# [Source data]
▬▬▬▬▬▬▬▬▬▬
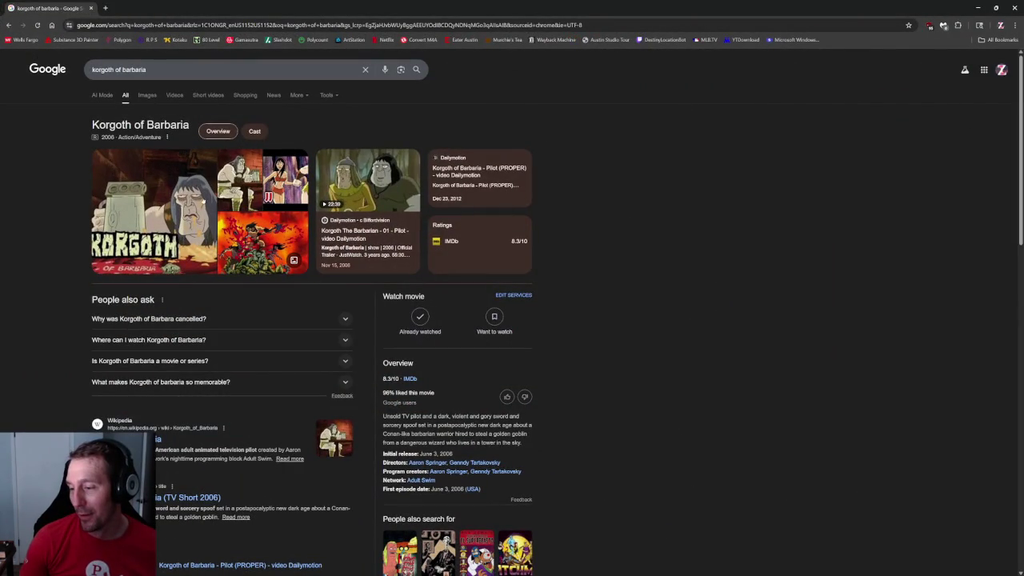
Preview the Korgoth of Barbaria Wikipedia images, then shrink, move aside and close Chrome.
left_click(202, 204)
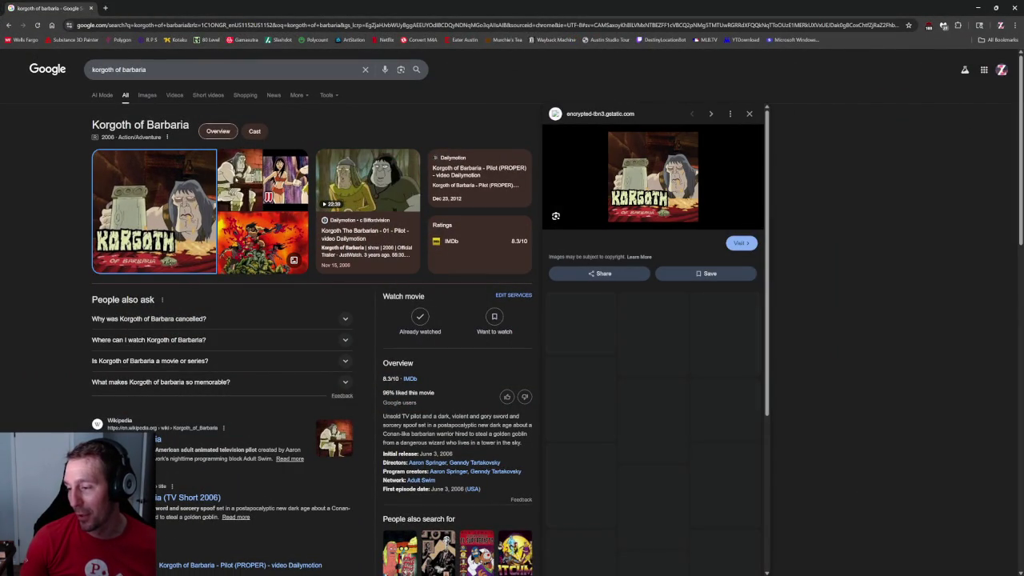
left_click(239, 180)
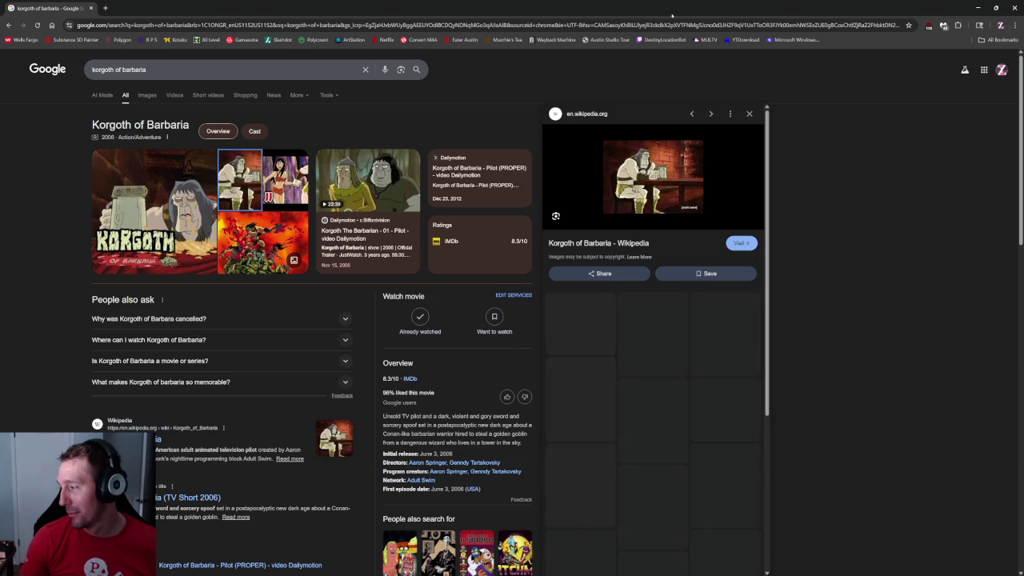
left_click(996, 7)
left_click_drag(920, 6, 430, 157)
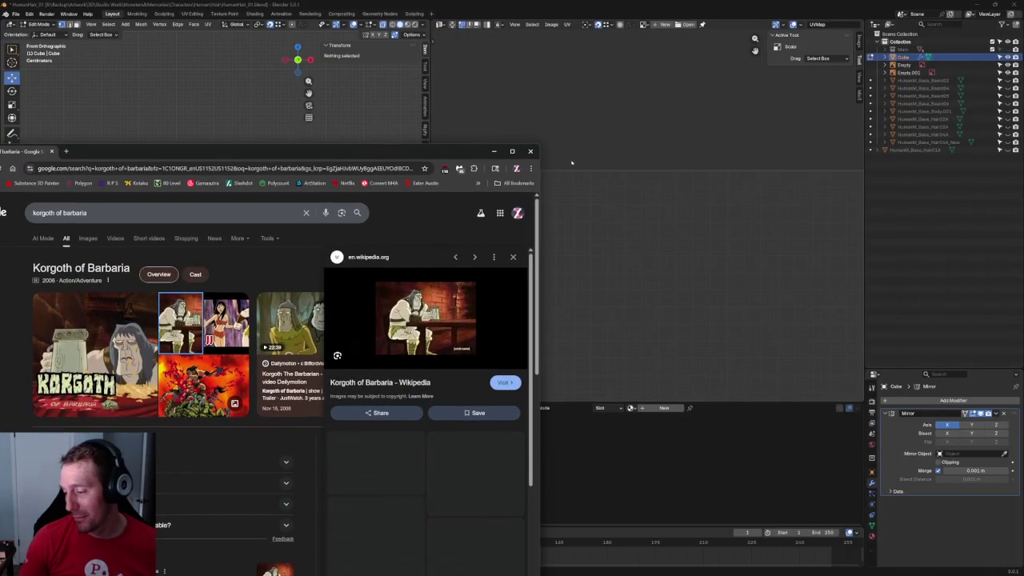
left_click(530, 151)
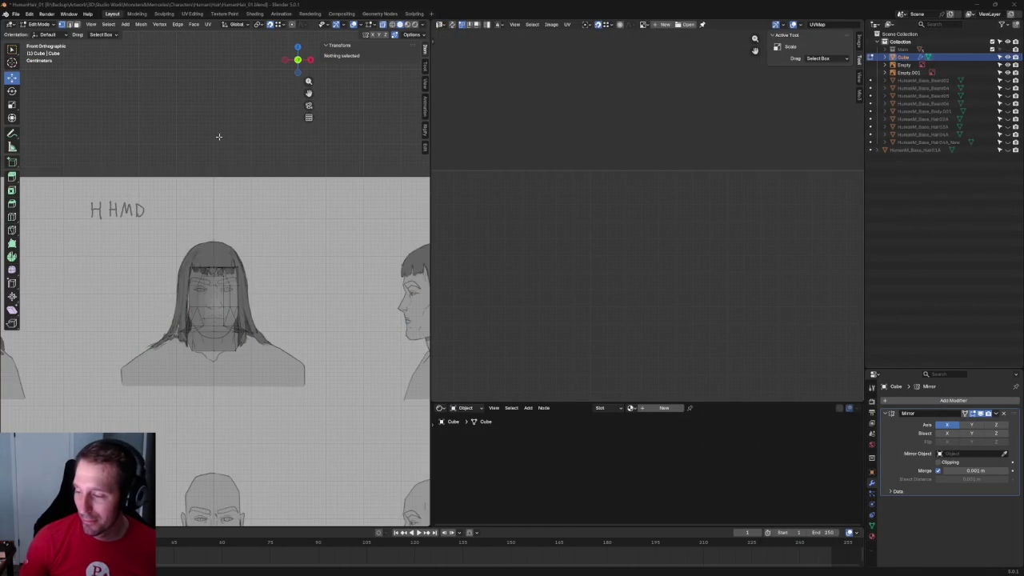
With X-ray off, merge the vertex below the hole onto the top vertex (At Last) to seal it.
scroll(228, 397, "up", 3)
key("alt+z")
middle_click_drag(218, 368, 241, 272)
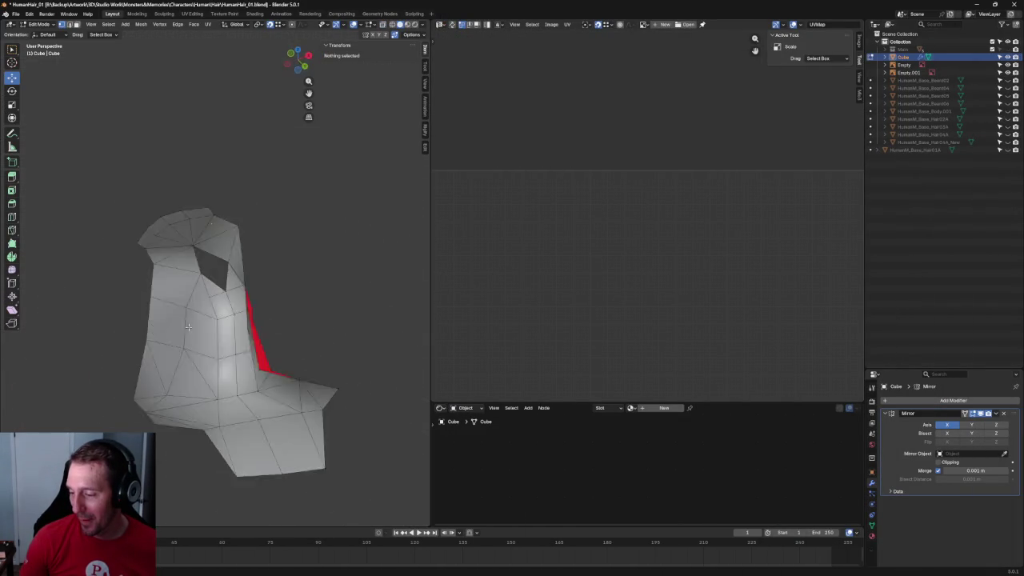
scroll(241, 272, "up", 4)
left_click(241, 272)
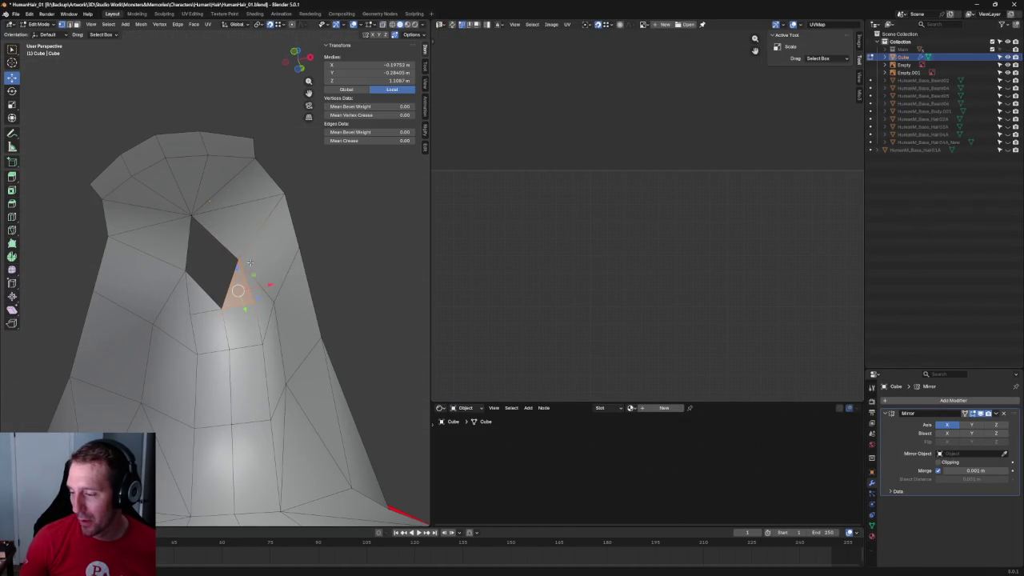
left_click(232, 268)
left_click(251, 260)
left_click(251, 260, "shift")
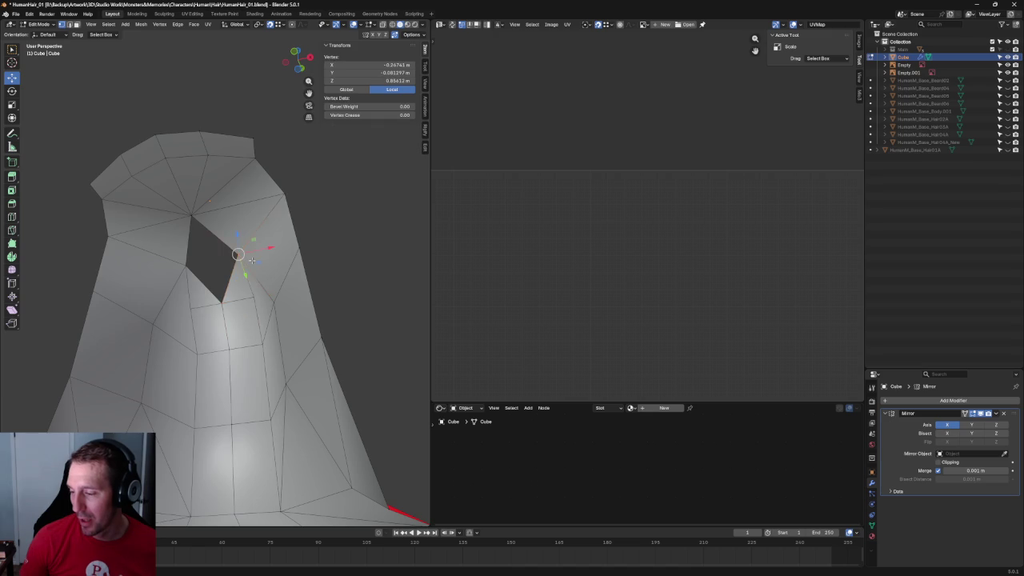
key("m")
left_click(251, 260)
key("alt+a")
In side view, try nudging the top corner and the lower vertex, cancelling those moves.
scroll(231, 293, "down", 5)
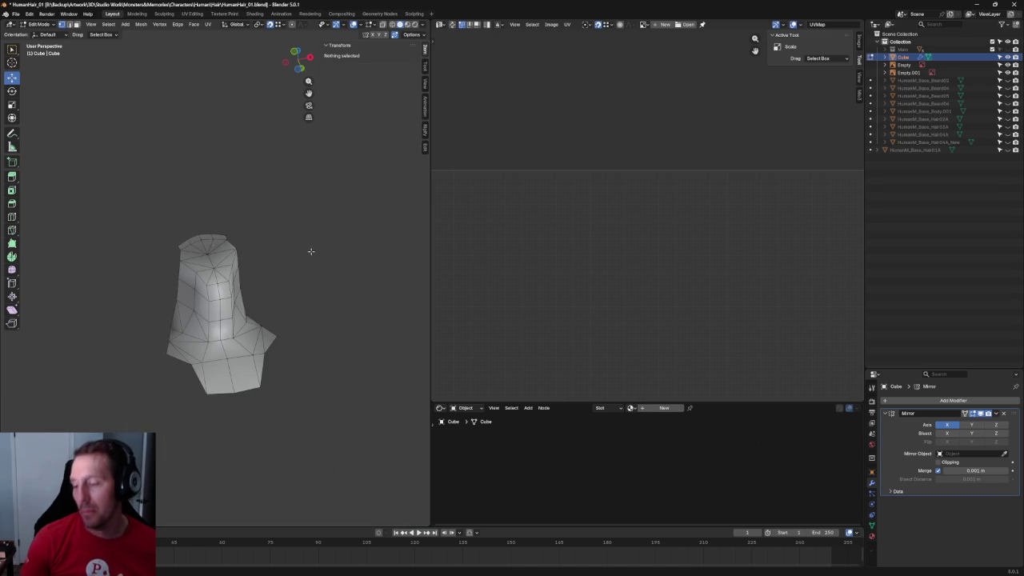
scroll(311, 251, "up", 2)
key("KP_3")
scroll(243, 204, "up", 4)
scroll(244, 203, "up", 2)
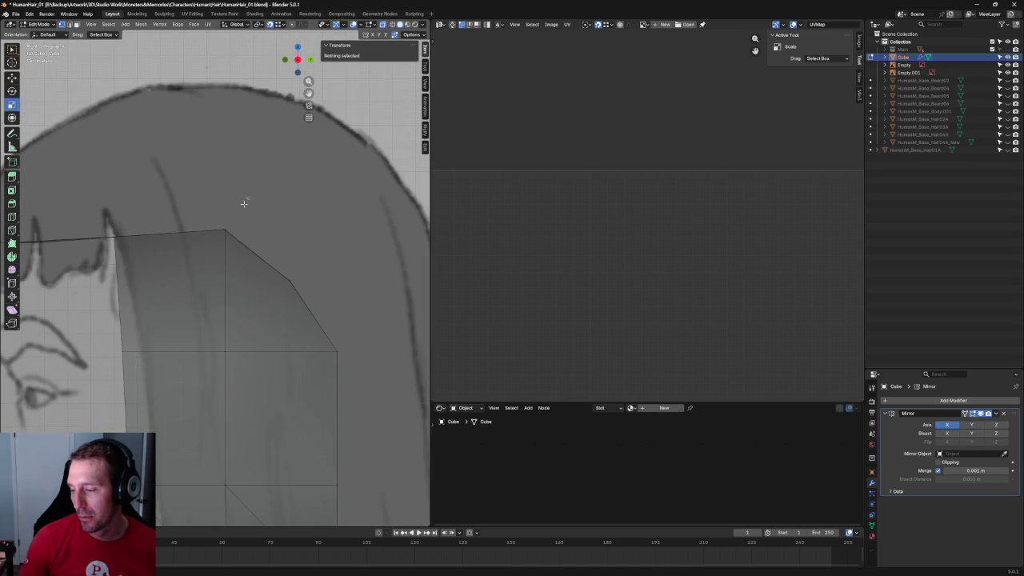
left_click(225, 231)
mouse_move(224, 231)
left_mouse_down()
mouse_move(258, 238)
mouse_move(229, 238)
left_mouse_up()
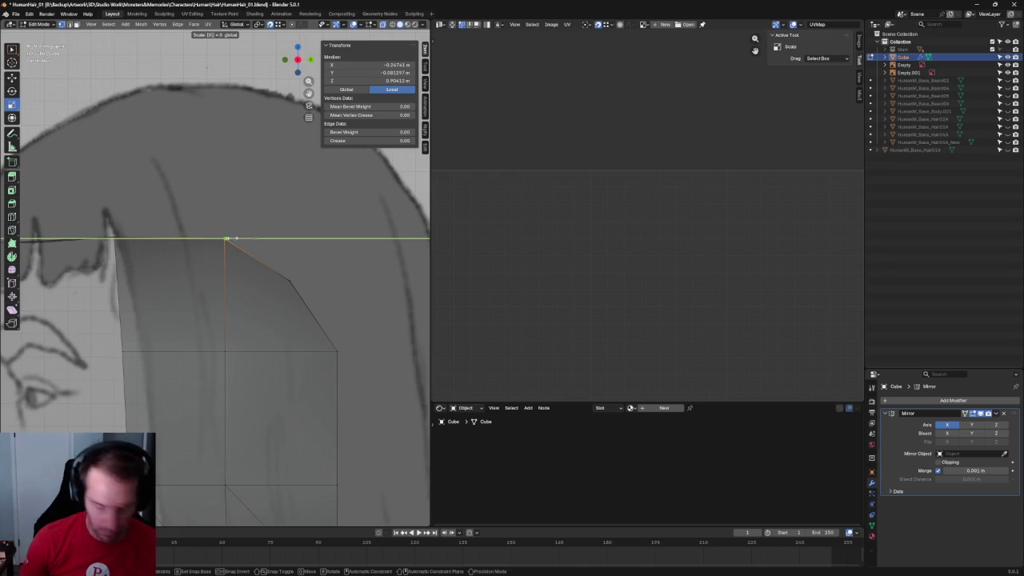
right_click(228, 239)
mouse_move(338, 259)
left_mouse_down()
mouse_move(279, 286)
mouse_move(304, 280)
mouse_move(293, 270)
left_mouse_up()
right_click(305, 262)
right_click(288, 264)
Scale the top corner vertex along one axis to fit the side drawing, then return to front view.
left_click_drag(258, 205, 154, 272)
left_click_drag(248, 234, 236, 229)
left_click(236, 229)
middle_click_drag(217, 233, 243, 360)
scroll(217, 240, "down", 2)
scroll(208, 248, "down", 4)
key("alt+a")
key("KP_1")
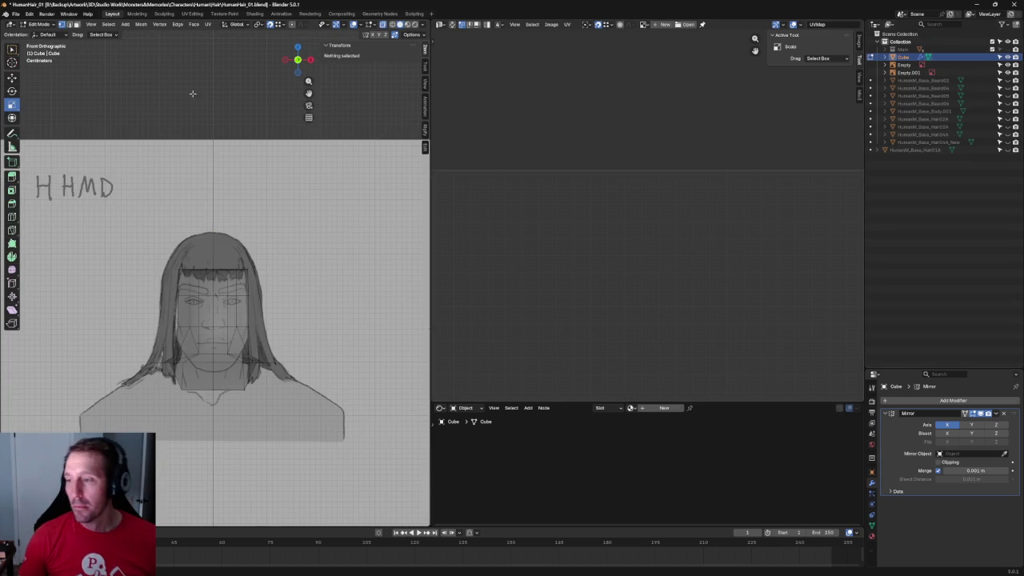
Use Mesh > Show/Hide > Reveal Hidden to bring back the hidden hair geometry, then clear the selection.
left_click(1001, 50)
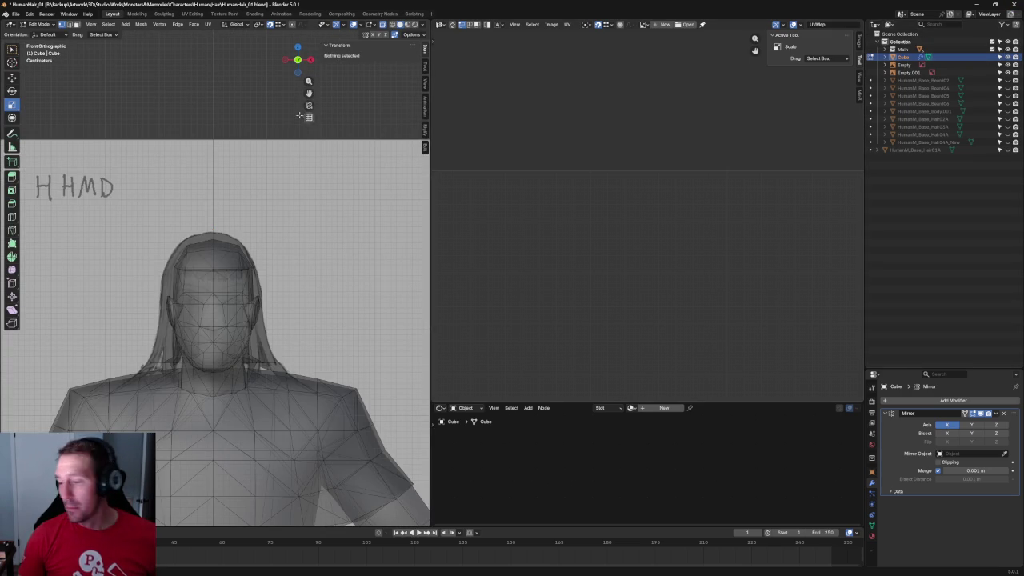
left_click(141, 24)
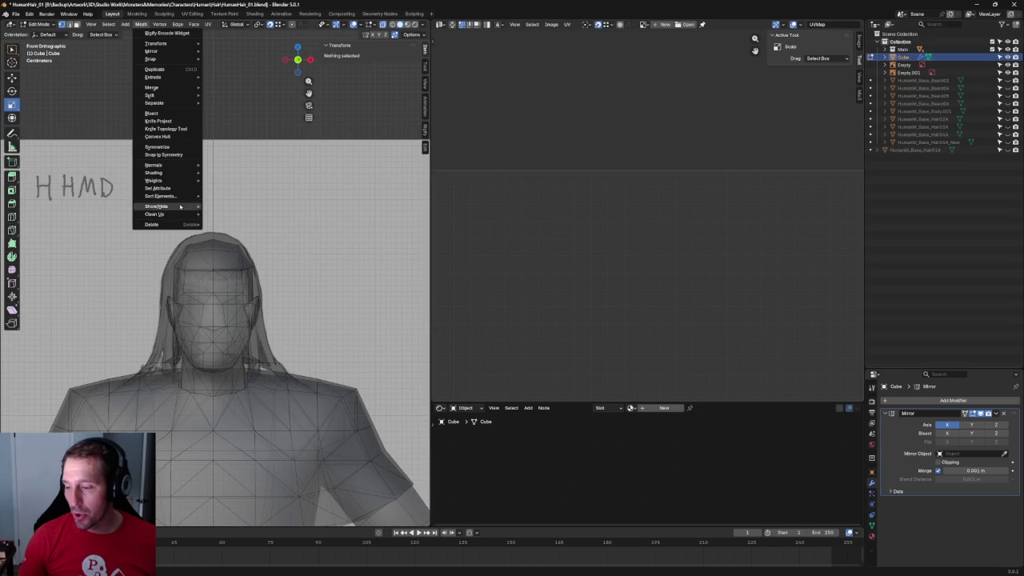
mouse_move(156, 206)
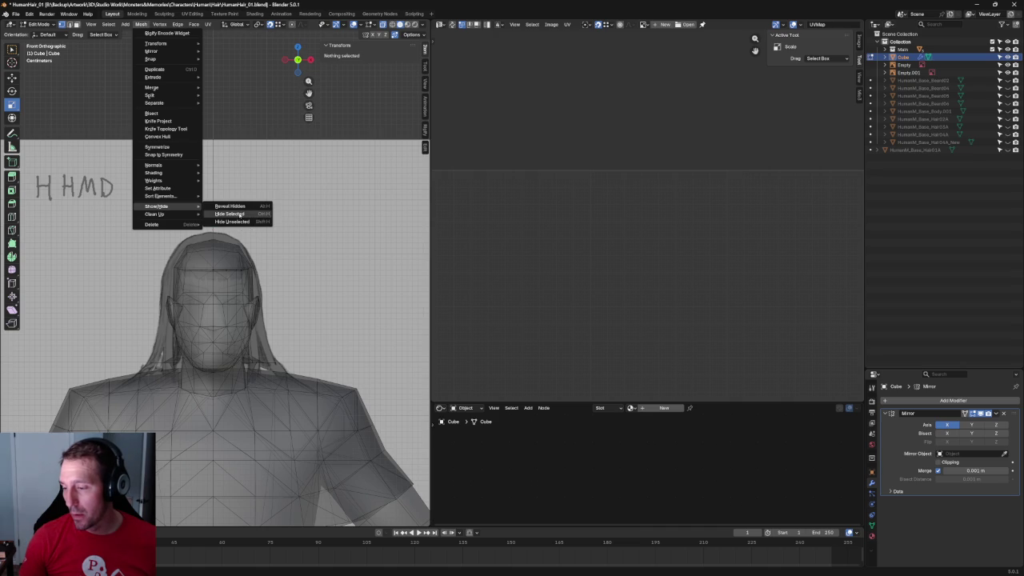
left_click(234, 207)
left_click(263, 224)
▬▬▬▬▬▬▬▬▬▬
# [Requirement]
Restate, word for word, each line from the one with "left_click(236, 229)" to the end of the entries, both included, and keep every picture out.

# [Output of the task]
left_click(236, 229)
middle_click_drag(217, 233, 243, 360)
scroll(217, 240, "down", 2)
scroll(208, 248, "down", 4)
key("alt+a")
key("KP_1")
Use Mesh > Show/Hide > Reveal Hidden to bring back the hidden hair geometry, then clear the selection.
left_click(1001, 50)
left_click(141, 24)
mouse_move(156, 206)
left_click(234, 207)
left_click(263, 224)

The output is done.